# YOUR TASKS
[a] Using the gang scheduling post below, answer each question in one short line:
(i) Where was Volcano started?
(ii) How many GPUs does the test cluster have in total?
(iii) About how long is the scheduling overhead for each of the three schedulers?
[b] Pick up the gang scheduling post below after its final sentence and write its next section, keeping the author's voice and format.

# PROVIDED PASSAGE
Gang Scheduling on AKS: Volcano vs Kueue vs KAI Scheduler
Introduction
In my previous post, I deployed NVSentinel for GPU fault detection on AKS. That post assumed workloads were already scheduled — but how they get scheduled matters just as much, especially for multi-node GPU training.
The default Kubernetes scheduler has a fundamental problem for distributed training: it places pods independently. If you submit a 4-node training job, the scheduler might place 3 pods immediately and leave the 4th pending for hours — burning GPU-hours on the 3 idle workers. In SLURM, this never happens: srun --nodes=4 waits until all 4 nodes are available, then starts everything simultaneously. This is gang scheduling.
Kubernetes doesn’t have gang scheduling built in. Three open-source projects fill that gap: Volcano (CNCF, started at Huawei), Kueue (Kubernetes SIG, Google), and KAI Scheduler (NVIDIA, ex-Run:ai). Each takes a different architectural approach.
In this post, I install all three on the same AKS cluster with H100 GPU nodes and submit the same job through each. The goal isn’t a benchmark — the scheduling overhead is nearly identical (~8–9 seconds). The goal is to compare the user experience: how you submit jobs, how you check status, how the queue systems work, and what tradeoffs each scheduler makes.
Test Environment
| Component | Detail |
|---|---|
| Cluster | Azure Kubernetes Service (AKS), Kubernetes v1.33.7 |
| GPU Node Pool | 2× Standard_ND96isr_H100_v5 (8× H100 per node, 16 GPUs total) |
| System Node Pool | 2× Standard_D4ads_v5 |
| GPU Operator | NVIDIA GPU Operator (driver pre-installed on AKS) |
| Volcano | v1.14.1 (Helm chart) |
| Kueue | v0.16.4 (manifest install) |
| KAI Scheduler | v0.13.4 (Helm chart) |
All three schedulers run simultaneously on the same cluster. Each uses a different schedulerName, so there’s no conflict — a pod specifies which scheduler should place it.

# PROVIDED MATERIAL
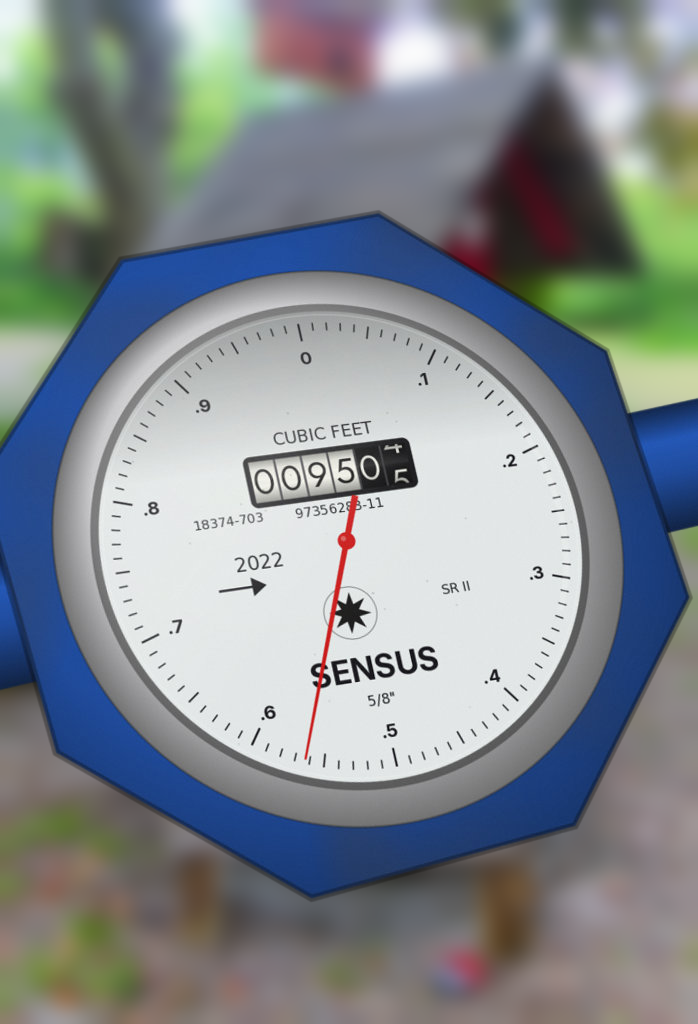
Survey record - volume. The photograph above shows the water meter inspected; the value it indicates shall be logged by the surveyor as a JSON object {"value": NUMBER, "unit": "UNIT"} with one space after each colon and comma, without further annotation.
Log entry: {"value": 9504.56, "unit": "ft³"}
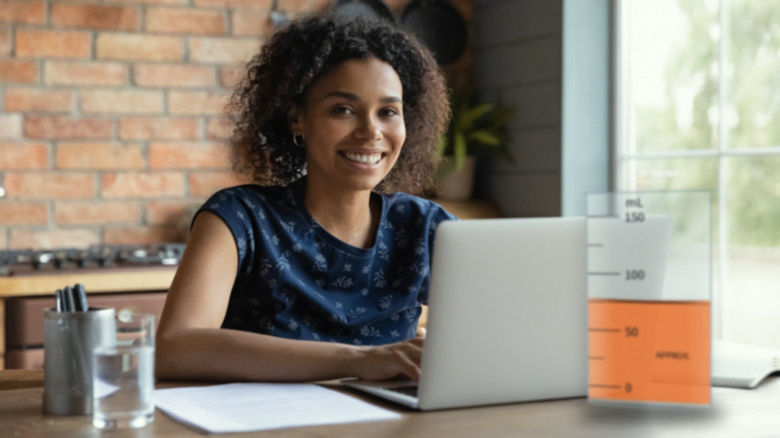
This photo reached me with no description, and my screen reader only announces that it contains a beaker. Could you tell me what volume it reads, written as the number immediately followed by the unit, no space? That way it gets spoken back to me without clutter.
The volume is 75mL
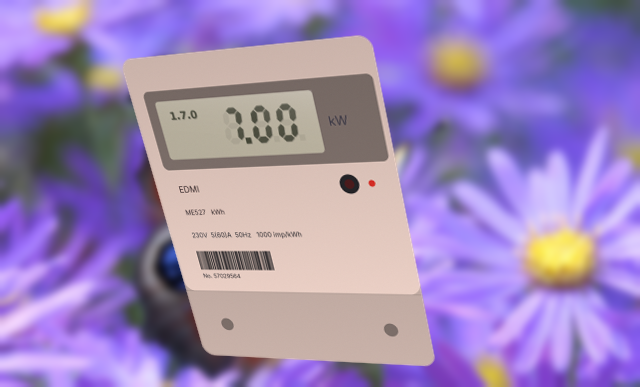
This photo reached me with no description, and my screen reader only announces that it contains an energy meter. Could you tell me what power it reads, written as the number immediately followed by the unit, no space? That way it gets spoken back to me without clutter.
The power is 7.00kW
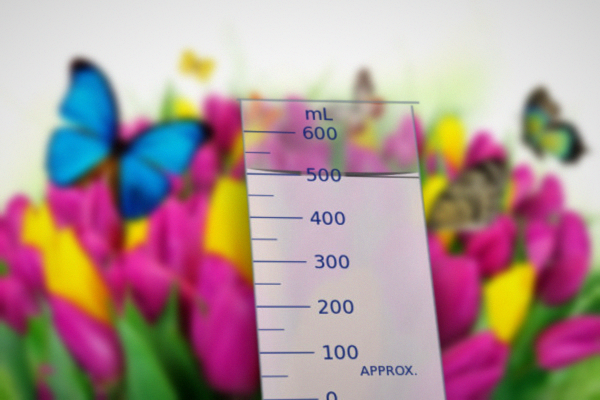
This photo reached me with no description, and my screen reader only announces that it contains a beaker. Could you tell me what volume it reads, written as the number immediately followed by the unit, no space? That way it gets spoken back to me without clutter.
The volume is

# PER-TASK ANSWERS
[a]
(i) At Huawei.
(ii) 16 GPUs.
(iii) About 8–9 seconds.

[b]
How Each Scheduler Works
Before looking at the test results, it helps to understand the architectural difference:
VOLCANO:
Pod created → volcano scheduler picks it up → places it
(replaces kube-scheduler for those pods)
Gang: PodGroup CRD tracks which pods must start together
KUEUE:
Job created with suspend: true → Kueue holds it in queue →
when quota allows, Kueue unsuspends → default kube-scheduler places pods
(works WITH the default scheduler, not instead of it)
Gang: all pods start when job is unsuspended
KAI:
Pod created → kai-scheduler picks it up → places it
(replaces kube-scheduler for those pods)
Gang: pod-grouper auto-creates PodGroups
The key distinction: Kueue is a queue manager, not a scheduler. It decides when a job should start, but the default Kubernetes scheduler decides where pods go. Volcano and KAI replace the scheduler entirely — they control both when and where.
The Test Job
A simple 2-pod job, each requesting 1 GPU, running nvidia-smi and sleeping 30 seconds. Identical workload, three different submission methods.
Volcano
Volcano uses the standard Kubernetes batch/v1 Job with a pod annotation to assign the queue:
apiVersion: batch/v1
kind: Job
metadata:
name: volcano-test
spec:
parallelism: 2
completions: 2
completionMode: Indexed
template:
metadata:
annotations:
scheduling.volcano.sh/queue-name: "default"
spec:
schedulerName: volcano # ← Volcano's scheduler
containers:
- name: gpu
image: nvidia/cuda:12.6.0-base-ubuntu22.04
command: ["sh", "-c", "nvidia-smi -L && sleep 30"]
resources:
limits:
nvidia.com/gpu: "1"
tolerations:
- key: "nvidia.com/gpu"
operator: "Exists"
effect: "NoSchedule"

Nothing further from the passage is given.